The gift provides funds to assist with care costs not covered by insurance, such as medication or medical device costs, and vouchers to support meals, gas and other travel expenses.

“Philanthropy and health care both begin with caring, and together, they foster trust,” said Deborah Addo, president and chief operating officer of Penn State Health at a ribbon-cutting ceremony on July 26 in recognition of the foundation’s generosity. “We are grateful for the High Foundation’s gift, which affirms their commitment to children and families in Lancaster County and the surrounding area and strengthens our ability to deliver high-quality care to all those we serve. Together, we are enhancing access to care and improving lives.”

The High Foundation’s gift for pediatric patient assistance exemplifies their commitment to enacting positive, systemic and long-lasting change in communities in which High companies provide economic investment and employment, said Robin Stauffer, executive director of the High Foundation. “We are pleased to champion and support projects which enable the dignity and inclusion of all people and generate beneficial social and environmental impact,” Stauffer said. “We are grateful for Penn State’s leadership in pediatric mental and behavioral health and proud to provide financial assistance that connects families with the specialty care, resources, support and follow-up they need for any health concern their child may face.”

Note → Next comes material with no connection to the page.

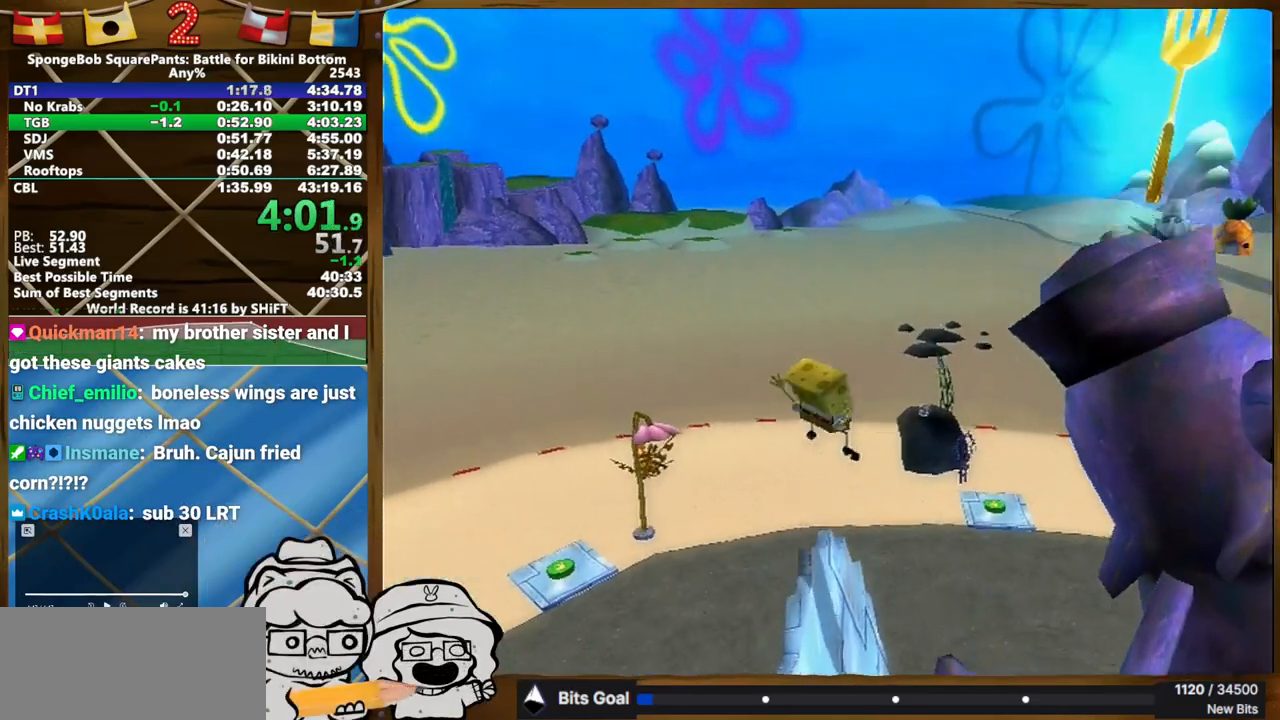
{"buttons": [], "left_stick": "up-right", "right_stick": "left", "button_events": []}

Lancaster Pediatric Center offers area residents comprehensive, high-level pediatric care in an environment designed for and dedicated to children, teens and their families. The center opened in June 2022 and offers general pediatric primary care, a walk-in clinic open six days a week and access to more than 20 pediatric specialty and subspecialty services, including cardiology, dermatology, neurology, ophthalmology, rheumatology, gastroenterology, urology and behavioral health.

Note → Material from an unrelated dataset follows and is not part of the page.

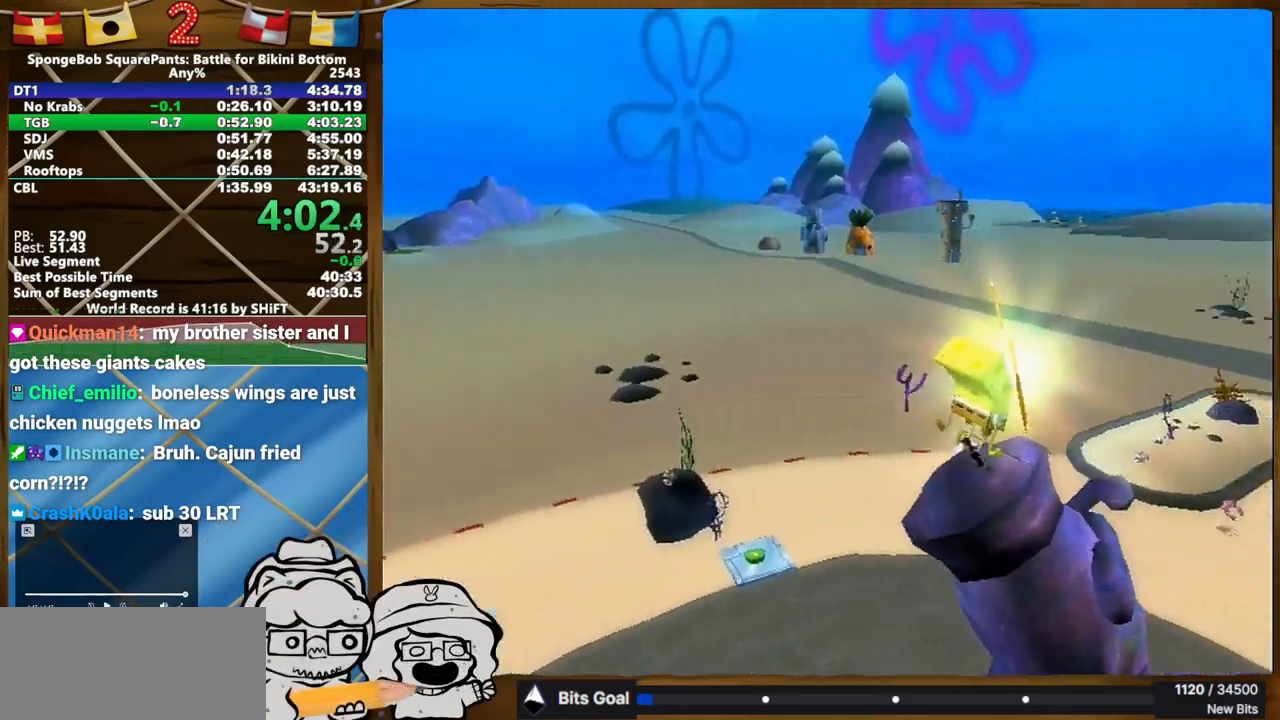
{"buttons": [], "left_stick": "center", "right_stick": "center", "button_events": []}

During the dedication ceremony, Dr. Yatin M. Vyas, vice president and physician leader for Penn State Health Children’s, pediatrician-in-chief for Penn State Health Children’s Hospital and Children’s Miracle Network and Four Diamonds Endowed Chair at Penn State College of Medicine, shared Penn State Health’s approach to children’s health.

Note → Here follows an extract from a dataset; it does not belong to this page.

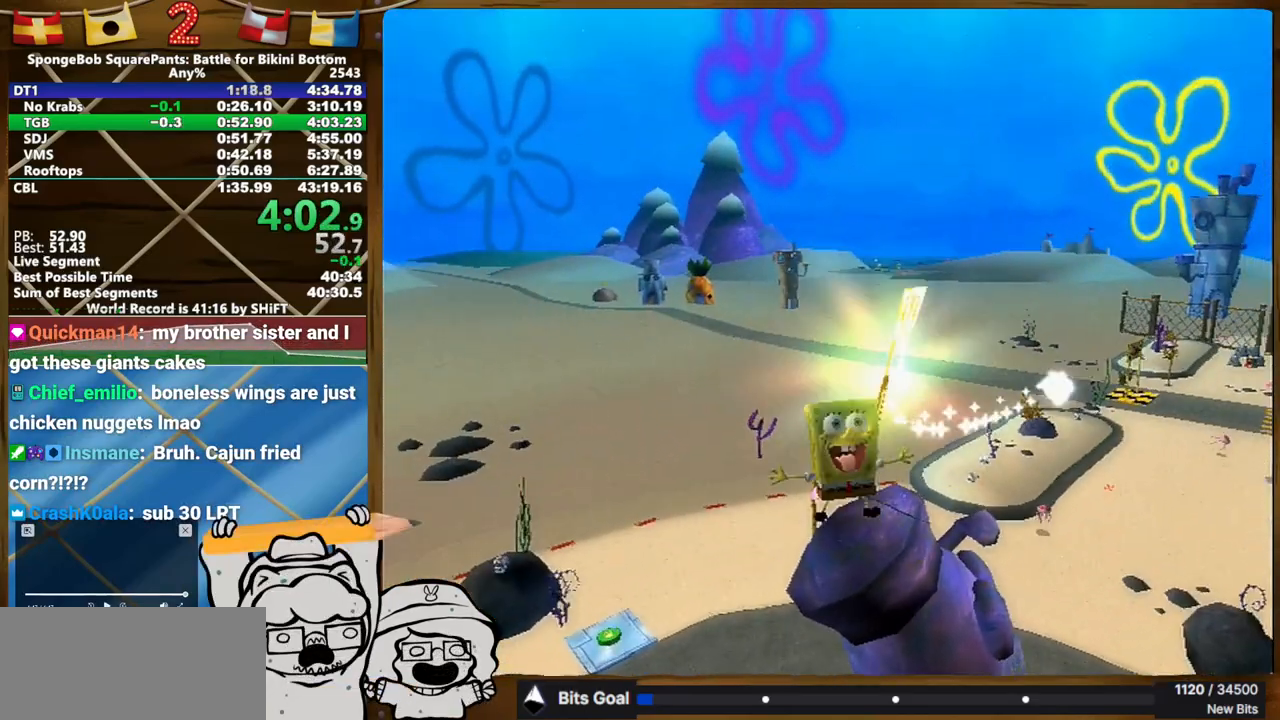
{"buttons": [], "left_stick": "center", "right_stick": "center", "button_events": []}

“In the last few years, pediatricians nationwide have seen a rise in behavioral and mental health concerns among children and youth that were accelerated by the COVID-19 pandemic,” said Vyas. “The inclusion of behavioral health specialty services at Lancaster Pediatric Center exemplifies our holistic commitment to improving children’s health, and philanthropy is one of the most important underpinnings in our ability to transition our perspective from a focus on illness to wellness.”

Dr. James Waxmonsky, physician and chief of child adolescent psychiatry at Penn State Health Children’s Hospital and University Chair in Child Psychiatry, reiterated the need for pediatric mental health care and the importance of the High Foundation’s gift to enhance access to all kinds of care for families experiencing financial challenges. “Despite recent sobering statistics from the Centers for Disease Control and Prevention about the number of adolescents experiencing clinical depression and even experiencing thoughts of self-harm, and the concerns we hear about challenges in access to services, the biggest barrier to pediatric mental health care is stigma,” said Waxmonsky. “We know that embedding pediatric mental health care into the rest of health care makes a difference by reducing stigma. It improves access substantially, enhances the quality of the care and, literally, saves lives.”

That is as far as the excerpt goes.